A Dealmaking Default Fit for a Playground
As complex as it may seem at first glance, the indie film world's "50/50 Pools Waterfall" gets its power and flexibility by capturing a childlike sense of intuitive fairness.
The best deals — the ones that close relatively quickly and smoothly, and leave both sides feeling equally happy (rather than equally unhappy) at the end — often have one key thing in common: a smart eight-year-old could understand why they make sense.
I call this the “playground fairness” rule: when faced with a range of reasonable positions I could take in a negotiation, none of which seems obviously superior to any other, I generally favor whichever option is easiest to explain and defend — initially to my counterpart, but implicitly to the client they represent — as being intuitively fair and equitable.
Among the many problems with pure “positional bargaining” is that it can go on pretty much forever, limited only by the patience, stamina, and shamelessness of the parties and their representatives.1 The parties know they’re done when they’ve run out of middle ground or are simply too exhausted to continue. But when presented with a position that is well-grounded in basic fairness and intuitive justice, countering it implicitly requires (1) a persuasive argument for why it isn’t actually fair, (2) a specific alternative that can be presented as “more” fair, and/or (3) the willingness to openly violate a powerful and near-universal social norm (that is recognized by, and imposes social pressure upon, even those who don’t personally subscribe to it). If the other side can’t muster any of those three things, then they have little choice but to accept the outcome and move on.
The point here isn’t to be nice (or lazy), even if it means “leaving value on the table” or “giving away the store” — it’s to expedite closing the deal by trying to box my counterpart into an outcome that I know I can be comfortable with, when considering the deal holistically. Allow me to illustrate with an example from just last month:
An indie film producer I work with sought my advice on a deal with a buzzy writer/producer, who my client wanted to partner with on a proposed feature, but who was insisting upon a 75/25 split (in the writer’s favor) of the TBD total available producing fees and backend for the project.2 My client acknowledged that the writer’s name recognition and “cool factor” would be essential to the project’s success. But he didn’t feel great about accepting a minority share of the fees, given how accommodating he had been about paying out-of-pocket for a script — at 200% of normal scale, thanks to the writer working with two of his (non-famous) friends, who would also piggyback on the writer as producers — rather than pushing them to work on spec as so many other indie producers are wont to do. And it didn’t help that my client would have to split his fees and backend 50/50 with a silent partner (who was putting up the money for the writing deal).
But after a few rounds, my client was ready to begrudgingly concede that the deal would never close with the pure 50/50 split that he had contemplated, and now wanted my feedback on his plan to go back with an offer of a 55/45 split. I suggested he should instead offer a more generous 60/40 split. Why? There were actually five parties at the table, not two — my client had his silent partner, and the buzzy writer had his two friends. A “60/40” split was, in reality, a 20/20/20/20/20 split. Kind of hard to argue with that. But I also suggested he limit that 60/40 split to the (higher upside, but much more speculative) backend compensation only, and hold at a 50/50 split of the front-end fees (which would be more meaningful and satisfying to my client and his partner, and could be justified exactly as it had been explained to me).
At this point, you may be wondering…
Isn’t This Supposed to Be About the 50/50 Pools Waterfall We Learned About on Monday?
Yes, I’m getting there.

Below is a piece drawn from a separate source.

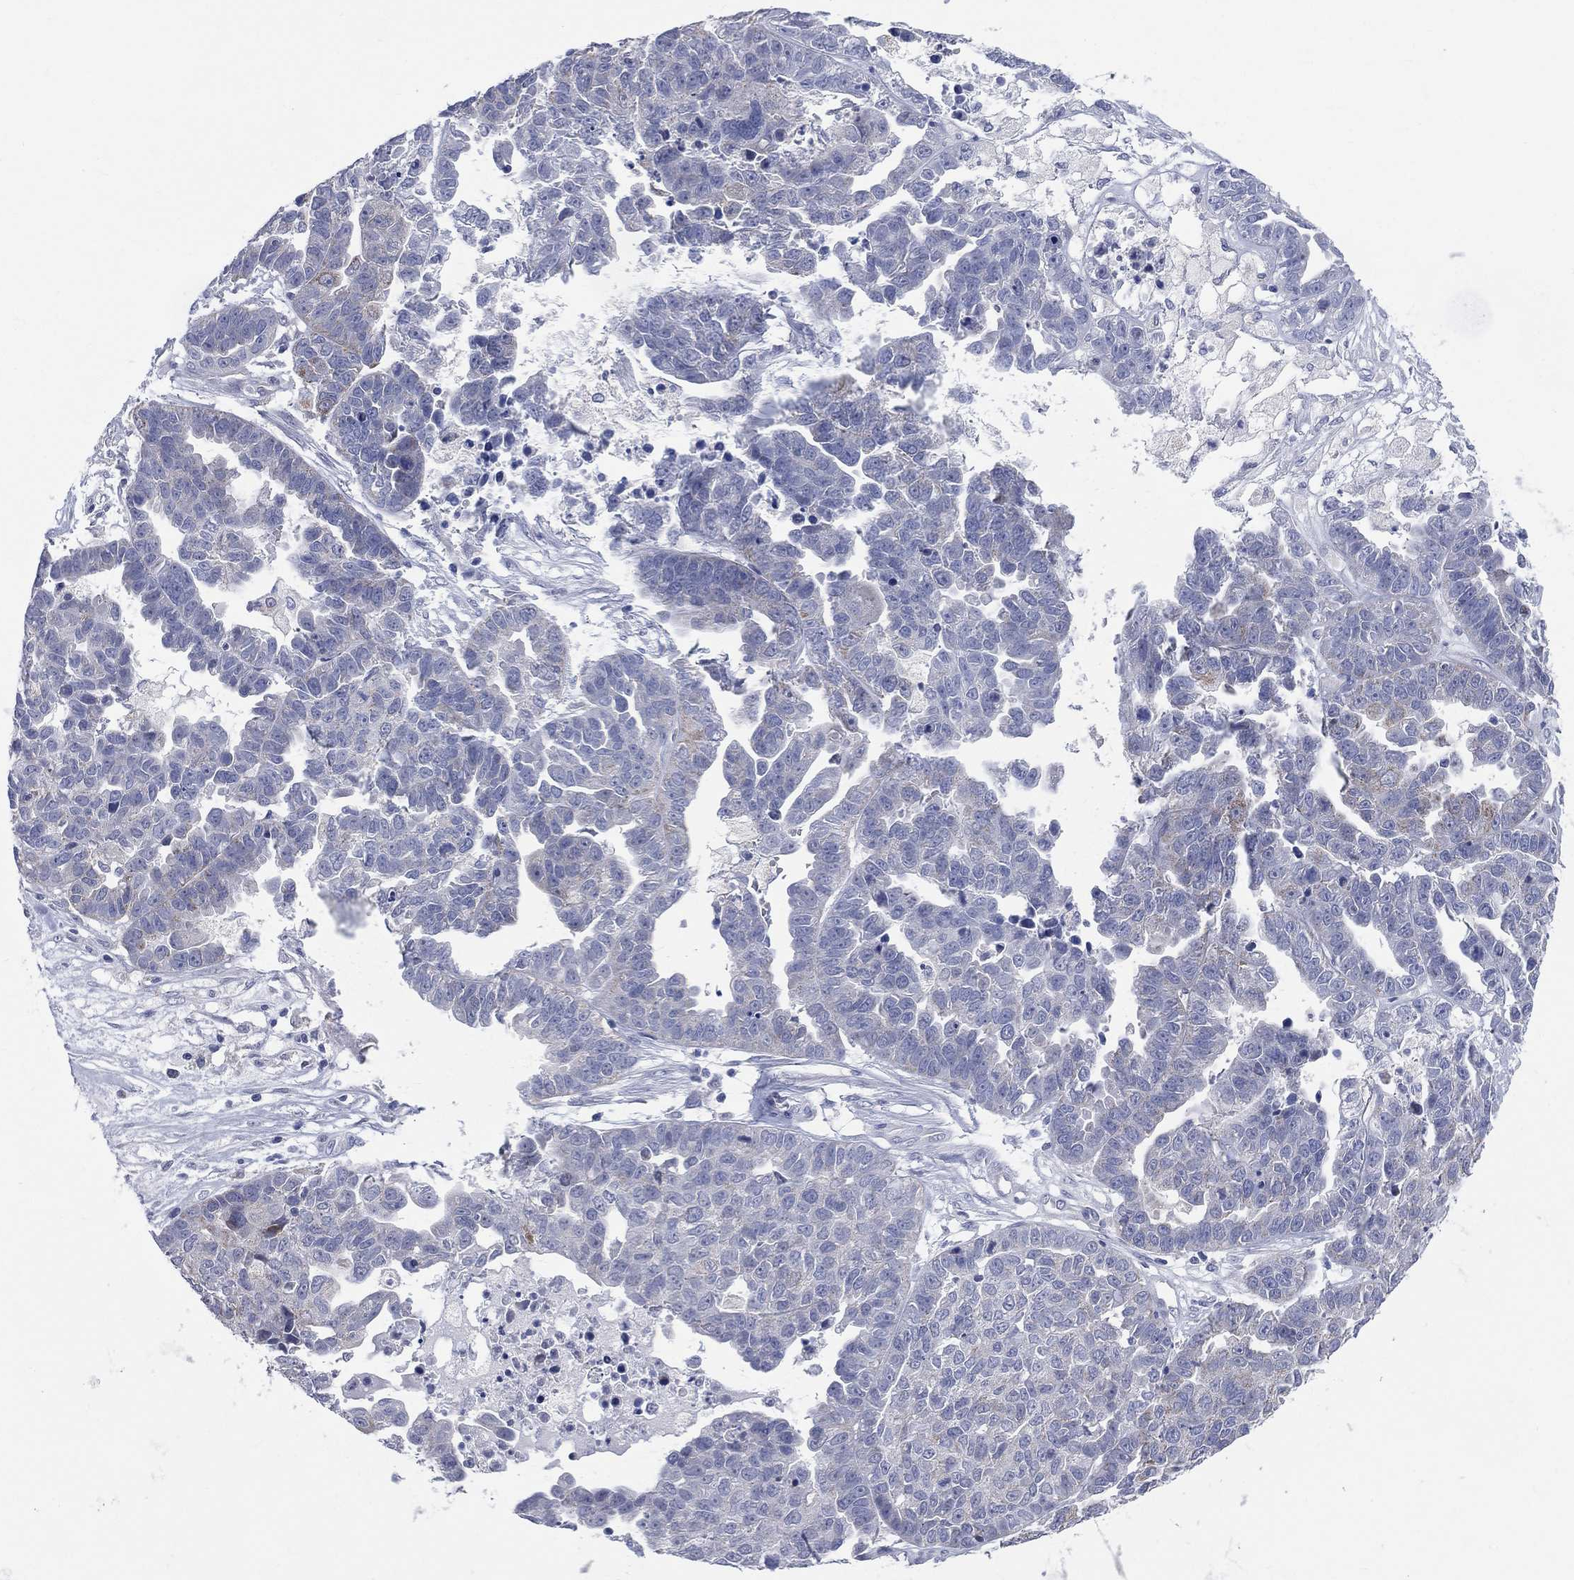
{"staining": {"intensity": "negative", "quantity": "none", "location": "none"}, "tissue": "ovarian cancer", "cell_type": "Tumor cells", "image_type": "cancer", "snomed": [{"axis": "morphology", "description": "Cystadenocarcinoma, serous, NOS"}, {"axis": "topography", "description": "Ovary"}], "caption": "This is an IHC histopathology image of ovarian serous cystadenocarcinoma. There is no expression in tumor cells.", "gene": "AKAP3", "patient": {"sex": "female", "age": 87}}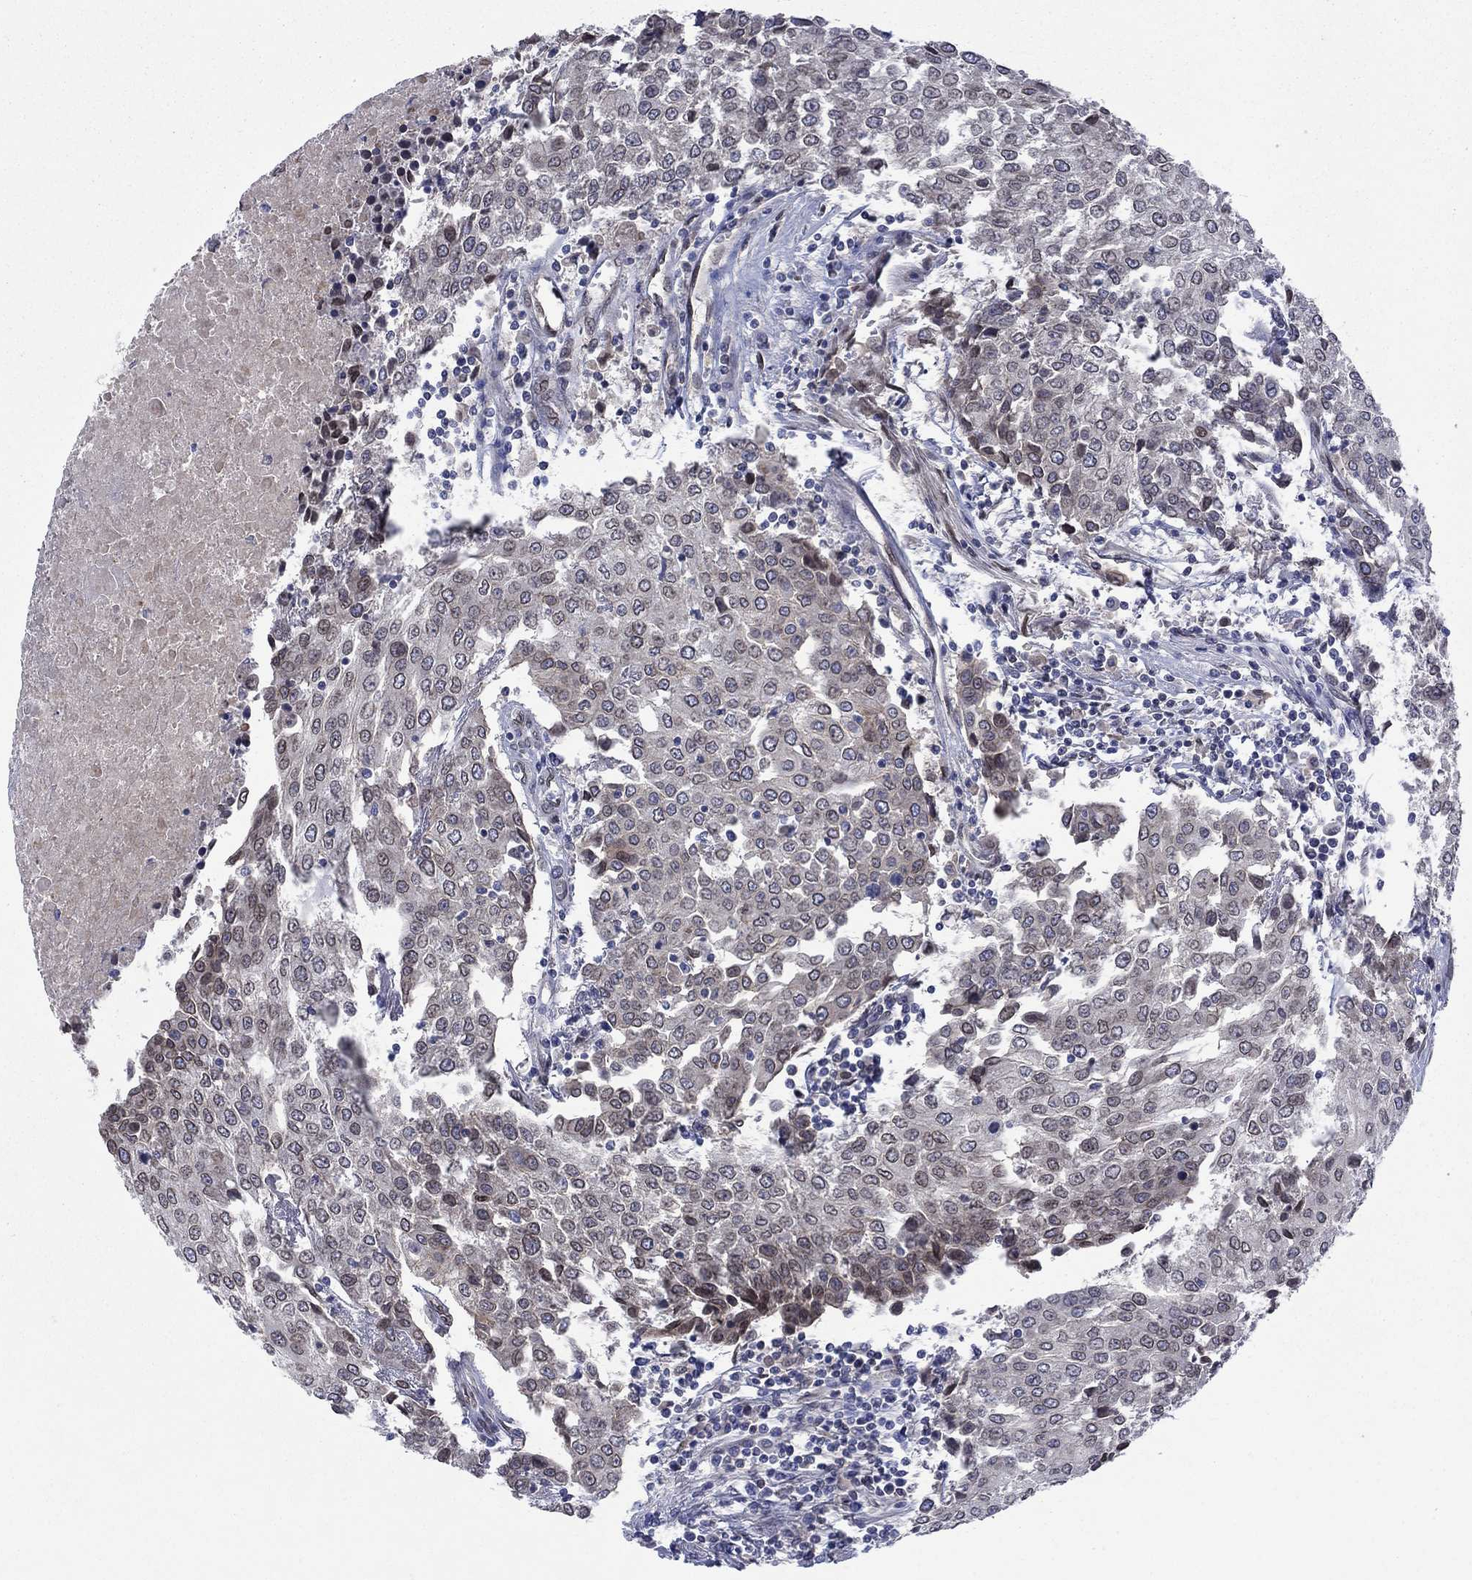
{"staining": {"intensity": "negative", "quantity": "none", "location": "none"}, "tissue": "urothelial cancer", "cell_type": "Tumor cells", "image_type": "cancer", "snomed": [{"axis": "morphology", "description": "Urothelial carcinoma, High grade"}, {"axis": "topography", "description": "Urinary bladder"}], "caption": "This is a image of immunohistochemistry (IHC) staining of high-grade urothelial carcinoma, which shows no staining in tumor cells. The staining was performed using DAB (3,3'-diaminobenzidine) to visualize the protein expression in brown, while the nuclei were stained in blue with hematoxylin (Magnification: 20x).", "gene": "EMC9", "patient": {"sex": "female", "age": 85}}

It’s easy to look at the 50/50 Pools Waterfall and just see a complicated accounting construct that only a lawyer could love:
But you can start to appreciate how it passes the “playground fairness” test if you simplify it to six brief statements:
Money goes in.
Distributors take their fees and expenses off the top.
Loans are repaid to lenders with interest.
Equity investors recoup their investments with a reasonable premium.
Once those who risked money have been taken care of, those who agreed to be badly “underpaid” to get the project produced are made closer to whole.
Whatever remains goes half to the equity investors whose money made the project possible, and half to the people whose effort and talent made it worthwhile.
Why Does the 50/50 Pools Waterfall Feel Intuitively Fair?
At this point, you’re probably starting to feel the basic logic and equity there, even if you can’t yet put your finger on exactly why you’re feeling it. So let’s look at exactly what makes this model so appealing.